Hamilton and his team, in previous work, have learned that arsenic at low doses appears to suppress the ability of all critical steroid receptors, including those for estrogen and testosterone, to respond to their normal hormone signals. Chemicals that disrupt steroid hormone receptor signaling are called endocrine disruptors. Arsenic can disrupt these hormone pathways at extremely low doses equivalent to what many people in the U.S. have in their drinking water.

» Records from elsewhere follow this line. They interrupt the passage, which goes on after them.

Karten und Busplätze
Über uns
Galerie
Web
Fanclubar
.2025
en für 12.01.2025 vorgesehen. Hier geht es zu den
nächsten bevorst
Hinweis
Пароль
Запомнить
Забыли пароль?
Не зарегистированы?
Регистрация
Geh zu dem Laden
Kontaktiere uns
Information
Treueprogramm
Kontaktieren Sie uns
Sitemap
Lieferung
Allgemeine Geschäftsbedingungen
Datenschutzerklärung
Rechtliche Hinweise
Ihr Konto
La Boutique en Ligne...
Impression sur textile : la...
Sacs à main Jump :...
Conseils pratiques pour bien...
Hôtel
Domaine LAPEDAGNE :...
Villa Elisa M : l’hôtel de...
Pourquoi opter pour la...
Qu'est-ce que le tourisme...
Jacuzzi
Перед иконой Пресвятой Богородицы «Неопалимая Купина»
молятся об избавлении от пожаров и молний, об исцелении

This study set out to see whether arsenic can also disrupt the activity of two hormone receptors that are involved in normal development - the retinoic acid receptor and the thyroid hormone receptor, two important members of the larger nuclear hormone receptor family. While the researchers studied the impact on frog development, these two hormone receptors are also vital to human development.
"I believe this is the first demonstration in an animal model that arsenic actually disrupts a developmental process that is regulated by hormones, and it does this at extremely low doses that are directly relevant to human exposures of concern," says Hamilton.